Lenses from human eye bank eyes obtained from a Spanish population (n=3, 70–89 years of age, 2 male, 1 female; see Appendix 1) were subjected to continuous curvilinear capsulorhexis to isolate the central lens epithelium while the equatorial lens epithelium was prepared for culture in the capsular bag model of PCO [29]. RNA was prepared from capsulorhexis specimens and capsular bags containing equatorial epithelial cells isolated either immediately after dissection or after 24 h of culture, then RNAseq performed. Principal component analysis (Figure 1) revealed that all three biologic replicates for each cell population cluster together well despite the fact that these samples vary in sex, postmortem time and cause of death, with the greatest variance detected between equatorial epithelial cells analyzed before and after culture. These data have been deposited in the Gene Expression Omnibus under accession number GSE186716. Comparisons between the freshly isolated central and equatorial lens epithelium transcriptomes are found in Appendix 2. Comparisons between the freshly isolated equatorial lens epithelium transcriptome and the equatorial epithelium following 24 h of culture in the capsular bag model of PCO transcriptomes are found in Appendix 3.

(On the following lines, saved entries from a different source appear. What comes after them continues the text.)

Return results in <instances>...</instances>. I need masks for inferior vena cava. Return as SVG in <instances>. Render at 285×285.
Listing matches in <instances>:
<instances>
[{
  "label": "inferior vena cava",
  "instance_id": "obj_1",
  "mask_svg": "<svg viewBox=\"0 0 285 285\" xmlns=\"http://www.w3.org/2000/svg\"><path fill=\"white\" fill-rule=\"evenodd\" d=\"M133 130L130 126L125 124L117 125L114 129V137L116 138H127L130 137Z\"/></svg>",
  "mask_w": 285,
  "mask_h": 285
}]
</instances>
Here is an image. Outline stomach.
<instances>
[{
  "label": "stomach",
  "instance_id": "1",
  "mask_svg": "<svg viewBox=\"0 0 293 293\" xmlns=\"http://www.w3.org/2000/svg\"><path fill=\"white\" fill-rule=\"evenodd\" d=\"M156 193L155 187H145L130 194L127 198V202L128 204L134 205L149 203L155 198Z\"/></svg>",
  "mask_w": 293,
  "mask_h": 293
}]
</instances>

Consistent with other studies [52,53], regional differences were found in the bulk lens epithelial transcriptomes, with central and equatorial human LECs differentially expressing 720 genes by at least twofold with false discovery rate (FDR) corrected p values of ≤0.05. Further filtering for biologic significance revealed 464 biologically significant DEGs (Appendix 2). Functional predictions via Advaita iPathway analysis revealed that the “calcium signaling pathway” (p value 1.165E-6) was the most impacted pathway, while consistent with known regional differences in the adult lens epithelium, the equatorial epithelium expressed numerous genes regulating epithelial cell proliferation (p value 3.600E-4), cell adhesion (p value 4.400E-8), cell junction assembly (p value 8.700E-8), and cation transport (p value 2.500 E-8) at higher levels than the central lens epithelium (Figure 2). As we also noticed that many DEGs expressed at higher levels in the equatorial epithelium than central epithelium such as Fibrillin 1 (FBN1) which are known components of the ciliary zonule, we compared these DEGs with a list of proteins found in the zonule in a previous study [54] and found that equatorial LECs express genes encoding 12 known zonule components at higher levels than the central LECs, while genes encoding 4 zonule components are expressed at lower levels in the equatorial epithelium (p value of 2.8E-3; Table 1).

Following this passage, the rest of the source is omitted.